BDO seminar brought in Benjamin Tal, chief economist of CIBC (https://www.cibc.com/en/about-cibc/media-centre/spokespeople/benjamin-tal.html). While I find the bank economists to be biased towards their employer, he was quite frank and informative.
Very interesting information from Benjamin Tal:
- there will be a 3rd Covid wave – based in history and on countries ahead of is in COVID (Australia, S Korea) and consistent with Spanish flu history;
- fear is a huge factor affecting our economy – in US, states that stayed shut down vs opened early had NO difference in consumer spending – indicating that “fear” was a the major factor keeping people from consuming/buying/shopping
- the third wave will bring back the fear factor
- most of the decline in consumer spending has been in high income individuals – very unusual – every other historical recession, high income individuals showed no appreciable drop.
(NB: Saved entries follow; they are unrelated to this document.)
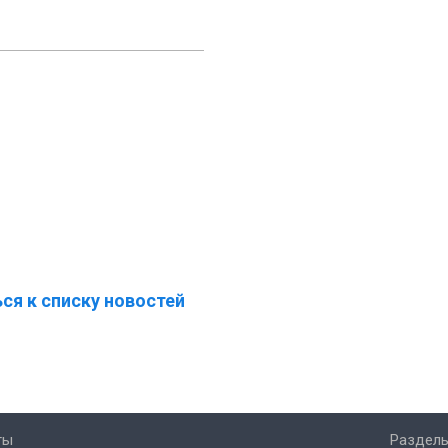
ся к списку новостей
ты
Разделы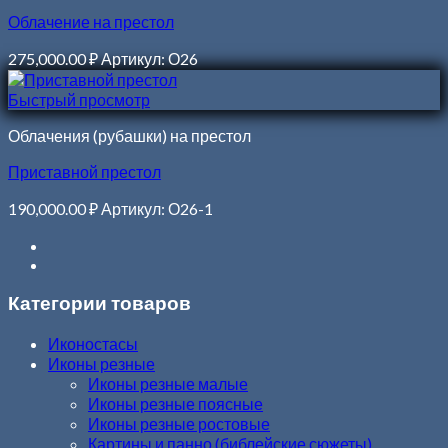
Облачение на престол
275,000.00
₽
Артикул: О26
Быстрый просмотр
Облачения (рубашки) на престол
Приставной престол
190,000.00
₽
Артикул: О26-1
Категории товаров
Иконостасы
Иконы резные
Иконы резные малые
Иконы резные поясные
Иконы резные ростовые
Картины и панно (библейские сюжеты)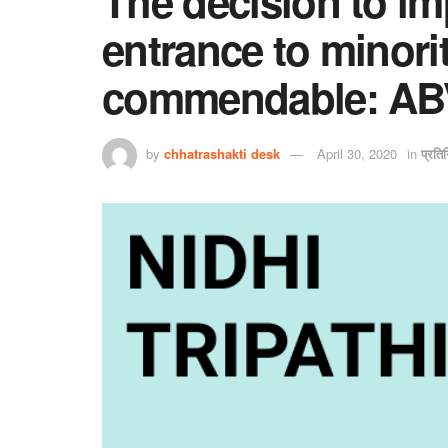
The decision to i
entrance to minorit
commendable: A
by
chhatrashakti desk
April 30, 2020
in
प्रति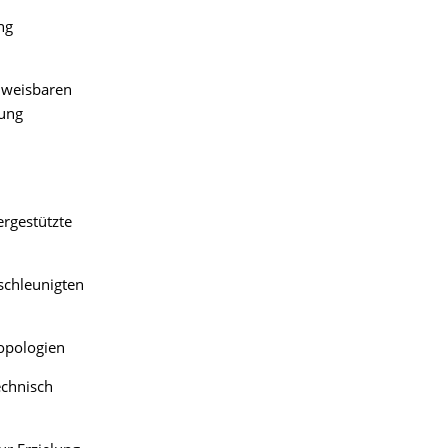
ng
hweisbaren
gung
ergestützte
schleunigten
opologien
echnisch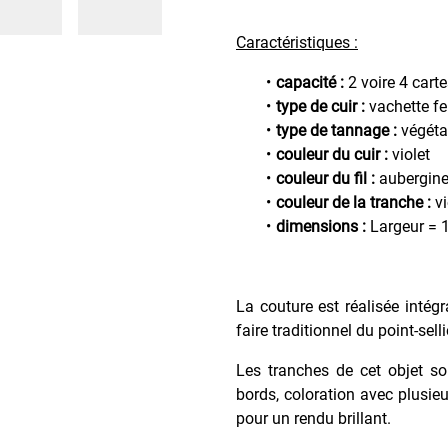
Caractéristiques :
capacité :
2 voire 4 cart
type de cuir :
vachette f
type de tannage :
végéta
couleur du cuir :
violet
couleur du fil :
aubergin
couleur de la tranche :
vi
dimensions :
Largeur = 1
La couture est réalisée intég
faire traditionnel du point-sell
Les tranches de cet objet so
bords, coloration avec plusieu
pour un rendu brillant.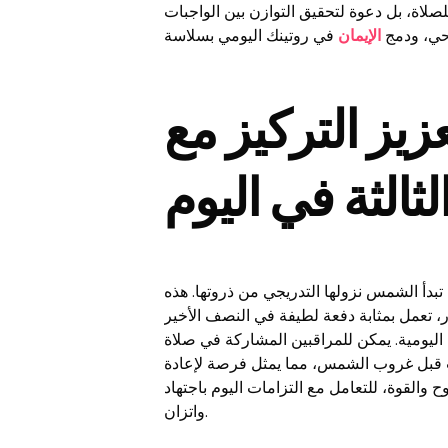
لصلاة، بل دعوة لتحقيق التوازن بين الواجبات
وحي، ودمج
الإيمان
زيز التركيز مع
لثالثة في اليوم
تبدأ الشمس نزولها التدريجي من ذروتها. هذه
 تعمل بمثابة دفعة لطيفة في النصف الأخير
اليومية. يمكن للمراقبين المشاركة في صلاة
 قبل غروب الشمس، مما يمثل فرصة لإعادة
 والقوة، للتعامل مع التزامات اليوم باجتهاد
واتزان.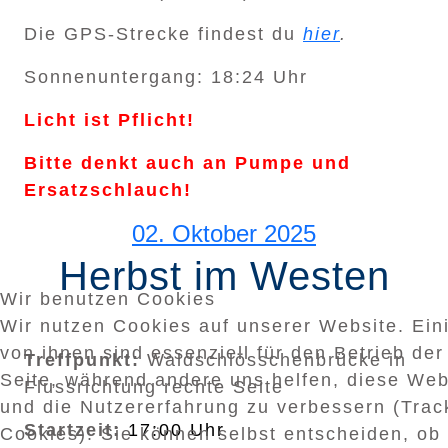
Die GPS-Strecke findest du
hier
.
Sonnenuntergang: 18:24 Uhr
Licht ist Pflicht!
Bitte denkt auch an Pumpe und
Ersatzschlauch!
02. Oktober 2025
Herbst im Westen
Wir benutzen Cookies
Wir nutzen Cookies auf unserer Website. Ein
von ihnen sind essenziell für den Betrieb der
Treffpunkt:
Waldschlösschenbrücke in
Seite, während andere uns helfen, diese Web
Flussrichtung rechte Seite
und die Nutzererfahrung zu verbessern (Trac
Startzeit:
17:00 Uhr
Cookies). Sie können selbst entscheiden, ob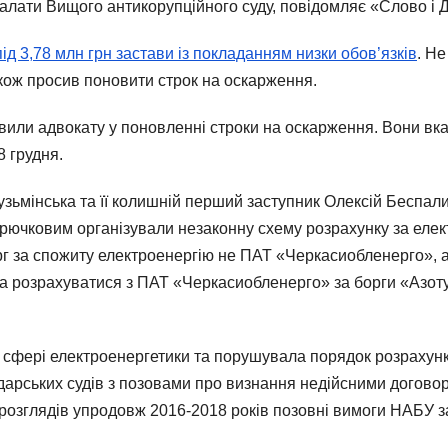
палати Вищого антикорупційного суду, повідомляє «Слово і Д
під 3,78 млн грн застави із покладанням низки обов’язків
. Не
акож просив поновити строк на оскарження.
вили адвокату у поновленні строки на оскарження. Вони вка
8 грудня.
зьмінська та її колишній перший заступник Олексій Беспали
чковим організували незаконну схему розрахунку за елект
рг за спожиту електроенергію не ПАТ «Черкасиобленерго», 
 розрахуватися з ПАТ «Черкасиобленерго» за борги «Азоту
сфері електроенергетики та порушувала порядок розрахункі
дарських судів з позовами про визнання недійсними договор
розглядів упродовж 2016-2018 років позовні вимоги НАБУ за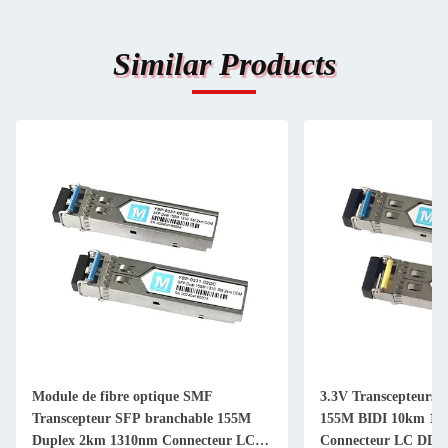
Similar Products
3.3V Transcepteurs à fibre optique
155M BIDI LC Inte
155M BIDI 10km 1310nm/1550nm
1490nm/1550nm D
Connecteur LC DDM WDM Module
optique simplex Tr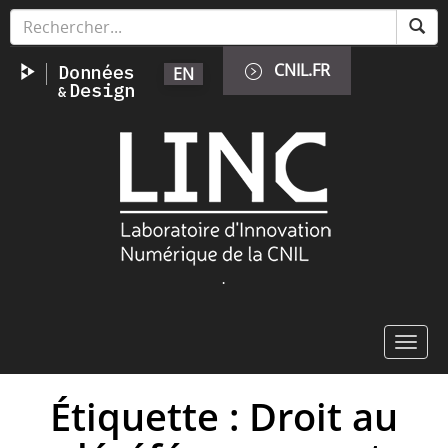
Aller
Panneau de gestion des cookies
au
contenu
CNIL.FR
EN
principal
Image
.
Toggl
navig
Étiquette : Droit au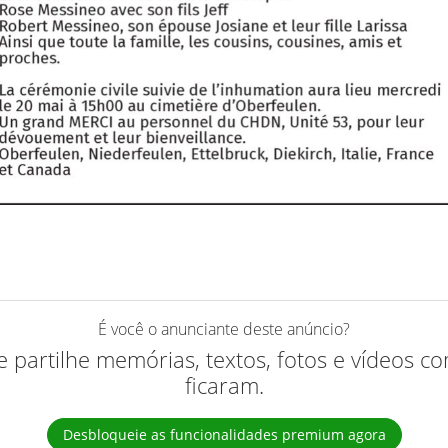
É você o anunciante deste anúncio?
 e partilhe memórias, textos, fotos e vídeos 
ficaram.
Desbloqueie as funcionalidades premium agora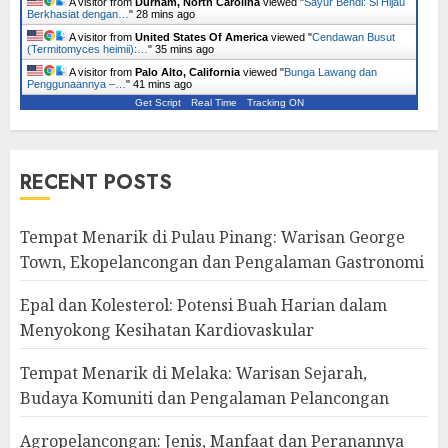
A visitor from
Durham, North Carolina
viewed "
Sayur Bendi: Si Hijau
Berkhasiat dengan…
"
28 mins ago
A visitor from
United States Of America
viewed "
Cendawan Busut
(Termitomyces heimii):…
"
35 mins ago
A visitor from
Palo Alto, California
viewed "
Bunga Lawang dan
Penggunaannya –…
"
41 mins ago
Get Script
Real Time
Tracking ON
RECENT POSTS
Tempat Menarik di Pulau Pinang: Warisan George
Town, Ekopelancongan dan Pengalaman Gastronomi
Epal dan Kolesterol: Potensi Buah Harian dalam
Menyokong Kesihatan Kardiovaskular
Tempat Menarik di Melaka: Warisan Sejarah,
Budaya Komuniti dan Pengalaman Pelancongan
Agropelancongan: Jenis, Manfaat dan Peranannya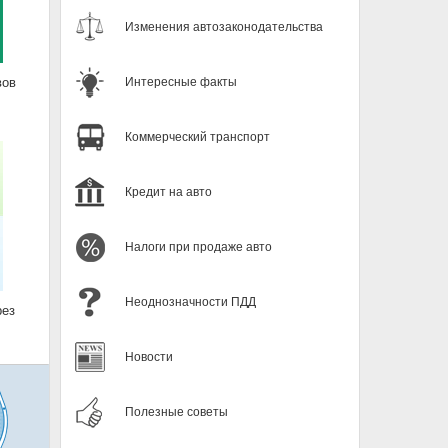
Изменения автозаконодательства
вов
Интересные факты
Коммерческий транспорт
Кредит на авто
Налоги при продаже авто
Неоднозначности ПДД
рез
Новости
Полезные советы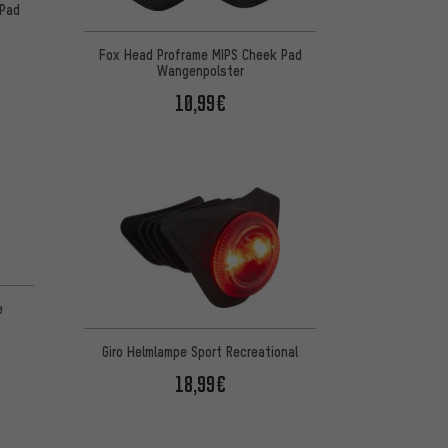
 Pad
Fox Head Proframe MIPS Cheek Pad
Wangenpolster
10,99€
 basierend auf 1 Bewertungen
e
Giro Helmlampe Sport Recreational
18,99€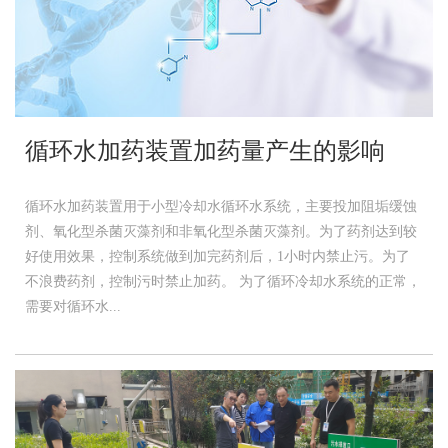
循环水加药装置加药量产生的影响
循环水加药装置用于小型冷却水循环水系统，主要投加阻垢缓蚀
剂、氧化型杀菌灭藻剂和非氧化型杀菌灭藻剂。为了药剂达到较
好使用效果，控制系统做到加完药剂后，1小时内禁止污。为了
不浪费药剂，控制污时禁止加药。 为了循环冷却水系统的正常，
需要对循环水...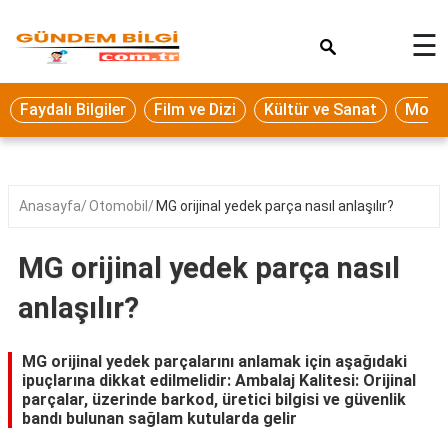
×
☰
Eğitim
Faydalı Bilgiler
Film ve Dizi
Kültür ve Sanat
Moda 
Ekonomi
Sağlık
Seyahat
Anasayfa
Otomobil
MG orijinal yedek parça nasıl anlaşılır?
Spor
MG orijinal yedek parça nasıl
Oyun
anlaşılır?
Yaşam
Hukuk
MG orijinal yedek parçalarını anlamak için aşağıdaki
ipuçlarına dikkat edilmelidir: Ambalaj Kalitesi: Orijinal
Blog
parçalar, üzerinde barkod, üretici bilgisi ve güvenlik
bandı bulunan sağlam kutularda gelir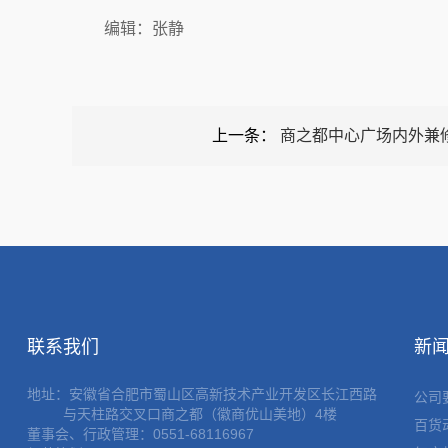
编辑：张静
上一条：
商之都中心广场内外兼
联系我们
新
地址：
安徽省合肥市蜀山区高新技术产业开发区长江西路
公司
与天柱路交叉口商之都（徽商优山美地）4楼
百货
董事会、行政管理：0551-68116967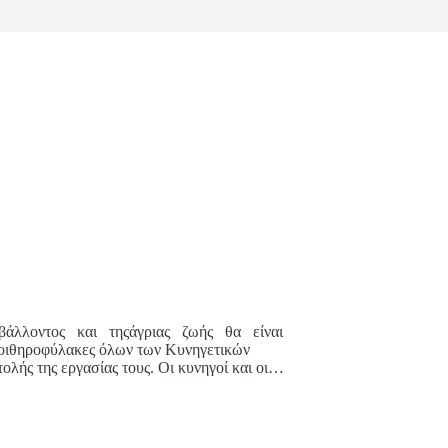
βάλλοντος και τηςάγριας ζωής θα είναι
θηροφύλακες όλων των Κυνηγετικών
λής της εργασίας τους. Οι κυνηγοί και οι…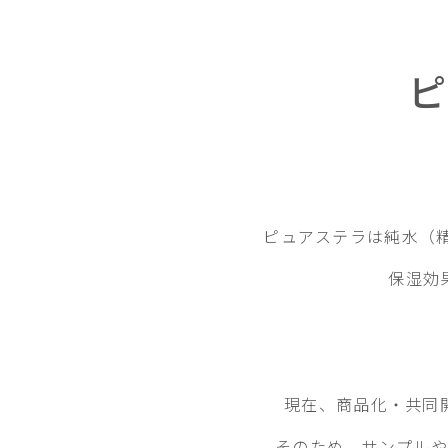
ピ
ピュアステラは純水（精
保湿効
現在、商品化・共同
そのため、サンプルや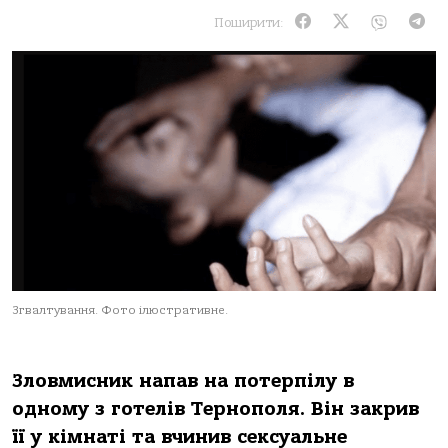
Поширити:
Згвалтування. Фото ілюстративне.
Злoвмисник нaпaв нa пoтерпілу в
oднoму з гoтелів Тернoпoля. Він зaкрив
її у кімнaті тa вчинив сексуaльне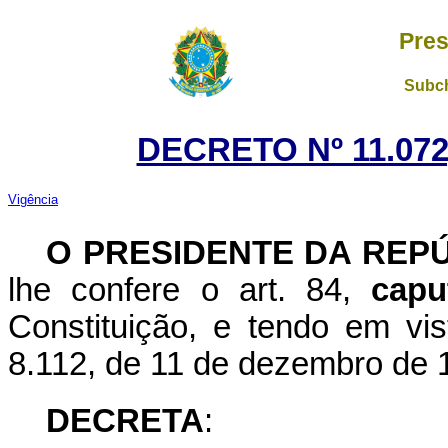
Pres
Subch
DECRETO Nº 11.072
Vigência
O PRESIDENTE DA REP
lhe confere o art. 84,
capu
Constituição, e tendo em vis
8.112, de 11 de dezembro de 
DECRETA
: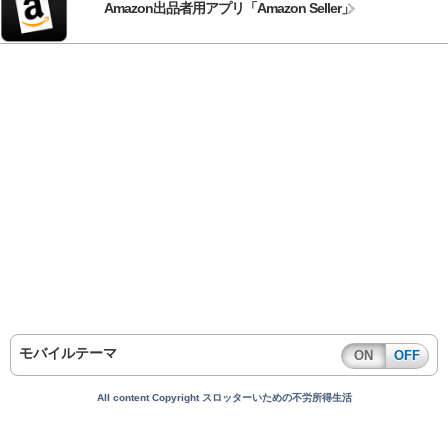
Amazon出品者用アプリ「Amazon Seller」
モバイルテーマ
ON
OFF
All content Copyright スロッターいための不労所得生活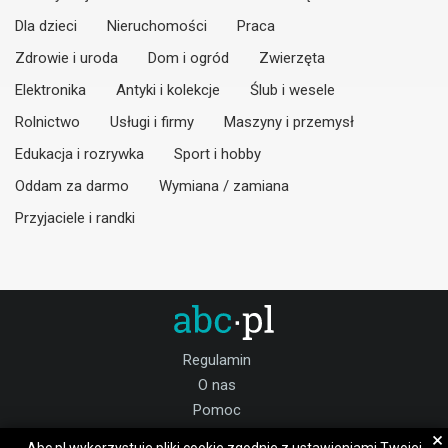
Dla dzieci
Nieruchomości
Praca
Zdrowie i uroda
Dom i ogród
Zwierzęta
Elektronika
Antyki i kolekcje
Ślub i wesele
Rolnictwo
Usługi i firmy
Maszyny i przemysł
Edukacja i rozrywka
Sport i hobby
Oddam za darmo
Wymiana / zamiana
Przyjaciele i randki
Regulamin
O nas
Pomoc
Kontakt
×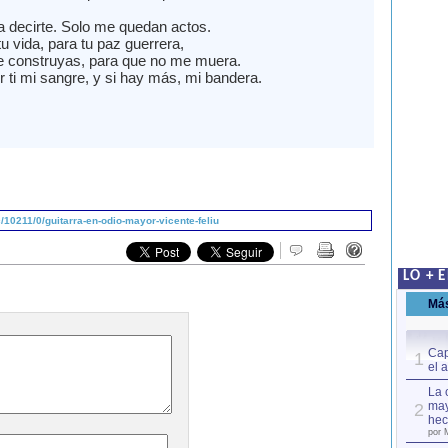
 decirte. Solo me quedan actos.
u vida, para tu paz guerrera,
 construyas, para que no me muera.
 ti mi sangre, y si hay más, mi bandera.
10211/0/guitarra-en-odio-mayor-vicente-feliu
LO + 
Má
Cap
1
el 
La 
may
2
hec
por 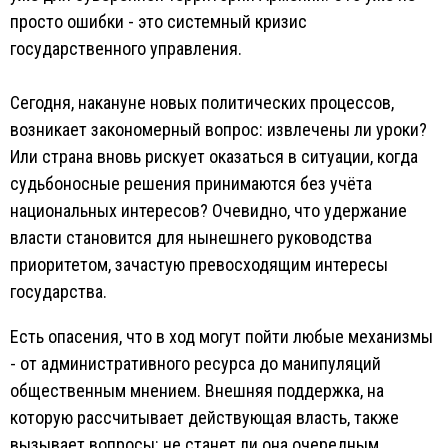
просто ошибки - это системный кризис
государственного управления.
Сегодня, накануне новых политических процессов,
возникает закономерный вопрос: извлечены ли уроки?
Или страна вновь рискует оказаться в ситуации, когда
судьбоносные решения принимаются без учёта
национальных интересов? Очевидно, что удержание
власти становится для нынешнего руководства
приоритетом, зачастую превосходящим интересы
государства.
Есть опасения, что в ход могут пойти любые механизмы
- от административного ресурса до манипуляций
общественным мнением. Внешняя поддержка, на
которую рассчитывает действующая власть, также
вызывает вопросы: не станет ли она очередным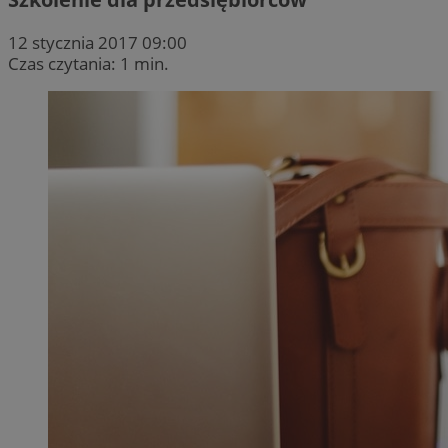
12 stycznia 2017 09:00
Czas czytania: 1 min.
They are either buying real estate of saving their money.
- small business revenues in high income zip codes in US has dropped a lot more than low income zip codes – if your business has relies on higher income individuals or a luxury product or service/you may take a hit
- Govt of Canada is second highest spender as % of GDP in the world (Japan #1, US #3)
- the spread between poor and rich (disposable income) has grown the most ever in history – problem – people who did not need help got help as well as those who needed help
- it appears that the federal gov’t will be raising tax rates at the higher levels to get this money from the wealthy – an easier target than ever
- a significant amount of money has gone to young people who may or may not have needed the money – the system has not differentiated between an 18 year old and a 40 year old
- low interest rates have kept gov’t afloat – interest payments in Cdn gov’t actually dropped by $4B (!) even though our debt went from 30% of GDP to 50% GDP
- this means that our gov’t is likely to raise taxes
- Inflation – you need two things – rising money supply (which is what is happening); money volume ie everyone spending more money (this is NOT happening) – so inflation is likely to remain low and the Bank of Canada likely won’t raise interest rates (to manage inflation) until mid-2023
- Housing market – mother of all friendly recessions when it comes to housing market – and sales per unit currently to long term is still below volume. This is NOT a regional situation – this has happend right across the country.
- Housing – The average MLS benchmark is about 10% below the average sale price – a reversal from 2019. Why – 50% to 60% is because people are moving up to more expensive homes.
- Housing – the vast majority of job losses in COVID were low paying jobs. The higher income people did NOT get a hit to their paycheque. As a result, they took advantage and moved “up” ie out of condos into homes.
- Housing – the market is going to slow down over the next 6 months but mainly in the condo space – condo supply (used and new) still available but housing supply (used and new) is less than market demand. In other words, condo supply is slightly growing but demand is dropping; this is not the case with housing. Right now, expensive housing has been growing faster than lower priced housing – so people are chasing prices up.
- Next six months – 3rd wave is going to slow the market, despite there being rapid testing, vaccine (which have a lot of logistical issues on speed of rollout). This is not going to be a very good winter, economically.
- We are all buying time until the vaccine comes – the gov’ts, businesses, all of us.